А может, все дело в Томе? Вот увидела его сейчас — и снова тот сон. Тогда на Одуванчике я чуть было не ответила ему «да» — поэтому? Сон все еще тревожил меня, хотя и не повторялся, а семейная жизнь с детьми, как хотел Том, покончила бы с кошмарами раз и навсегда.
Место действия: планета Одуванчик, гранитный уступ над водопадом. Обнаженные мужчина и женщина лежат бок о бок на камне над бурлящим потоком.
Он: «Ты знаешь, чего мне хочется, Мэри Джейн. Выходи за меня замуж».
Она: «Не говори глупостей, Том».
Он: «Я хочу детей… от тебя».
Она: «Ты говоришь, как персонаж из древнего фильма».
Он: «Ну и что? Предложение остается в силе. Выйдешь за меня?»
Она: «Я… я не знаю, Том. Я подумаю».
«Да» едва не вырвалось в тот момент, но так и осталось в мыслях. Надолго. Она думала об этом изо дня в день и из ночи в ночь, пока… пока… Мэри Джейн встряхнулась, выкидывая из головы обрывки былой романтики.
Джонни-Бой Скот опрокинул в рот остатки кофе.
— Ну что, лучше поздно, чем никогда?
— Угу, — кивнула Мэри Джейн, следуя его примеру, — пока не стало слишком поздно. — Она взглянула на Пруитта. — Джерри? — Тот молча встал и двинулся к двери. Ничего, оклемается. — Пошли, Джонни-Бой.

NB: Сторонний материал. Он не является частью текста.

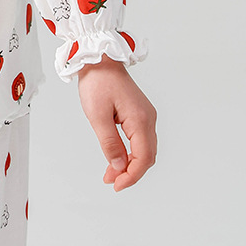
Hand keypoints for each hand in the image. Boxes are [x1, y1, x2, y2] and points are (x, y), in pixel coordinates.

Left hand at [76, 54, 157, 190]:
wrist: (99, 59)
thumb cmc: (97, 82)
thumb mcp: (97, 115)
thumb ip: (109, 143)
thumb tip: (119, 166)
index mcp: (140, 119)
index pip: (143, 157)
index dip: (131, 176)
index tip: (116, 185)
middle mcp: (148, 118)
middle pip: (147, 156)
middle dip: (131, 172)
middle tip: (111, 181)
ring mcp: (146, 115)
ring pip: (145, 149)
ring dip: (130, 164)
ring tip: (111, 173)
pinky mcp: (140, 113)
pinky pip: (140, 140)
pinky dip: (131, 152)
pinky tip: (117, 158)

Мэтьюз глянула ей вслед. Белоснежная блузка, темно-синие рейтузы в обтяжку и белые сандалии. На фоне блузки длинные волосы казались еще чернее. Черные как сажа… Вот сучка, сплюнула про себя Мэтьюз, но мысль принадлежала не ей, а двадцатипятилетней девчонке, запертой в ее теле, которой было наплевать на страдания бедняги Пруитта, да и на Стронга, если на то пошло. Она думала только о себе. Прошлой ночью Пик был не с ней, а с Мэри Джейн — вот главное! Боже мой, из чего только сделаны мы, женщины! В голову тут же пришел собственный ответ, данный в настоящие двадцать пять: «Из конфет, и пирожных, и страстей всевозможных — вот из чего…»

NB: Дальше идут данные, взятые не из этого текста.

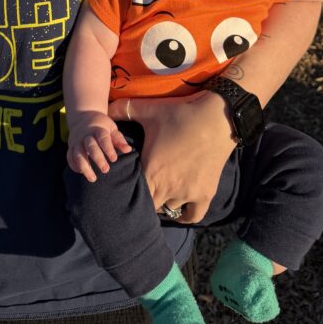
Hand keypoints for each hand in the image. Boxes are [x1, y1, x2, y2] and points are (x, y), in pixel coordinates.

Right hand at [66, 110, 131, 181]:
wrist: (83, 116)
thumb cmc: (101, 125)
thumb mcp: (111, 128)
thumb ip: (119, 139)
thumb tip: (128, 150)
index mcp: (97, 128)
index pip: (103, 138)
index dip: (108, 148)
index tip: (114, 159)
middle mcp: (86, 134)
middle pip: (90, 146)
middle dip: (97, 158)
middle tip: (106, 170)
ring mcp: (77, 141)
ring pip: (78, 154)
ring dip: (85, 167)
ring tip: (93, 179)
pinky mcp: (71, 146)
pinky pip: (69, 157)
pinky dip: (74, 165)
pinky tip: (81, 172)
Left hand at [112, 93, 236, 222]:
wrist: (216, 119)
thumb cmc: (180, 115)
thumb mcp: (149, 110)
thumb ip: (124, 109)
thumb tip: (107, 107)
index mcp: (152, 171)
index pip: (134, 194)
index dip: (130, 190)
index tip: (130, 184)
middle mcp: (168, 188)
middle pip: (150, 205)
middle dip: (145, 197)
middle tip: (146, 186)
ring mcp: (188, 194)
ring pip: (170, 209)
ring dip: (164, 202)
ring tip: (161, 191)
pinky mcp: (205, 195)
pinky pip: (192, 216)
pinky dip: (185, 215)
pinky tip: (180, 208)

Однако внешняя Мэтьюз осуждала и само поведение Мэри Джейн. Убитый вид Пруитта, когда та ушла вчера из бара с Пиком, до сих пор стоял перед глазами. Эта другая Мэтьюз, которой Пик был неприятен, не могла понять, что в нем есть такого, чего нет в Стронге и что так привлекает женщин. Обычный деревенский охламон, которому по прихоти высших сил досталась циничная мужественность, затмевающая наивных и чувствительных простаков вроде Стронга и Пруитта… и делающая пустоту в душе стареющих женщин еще глубже.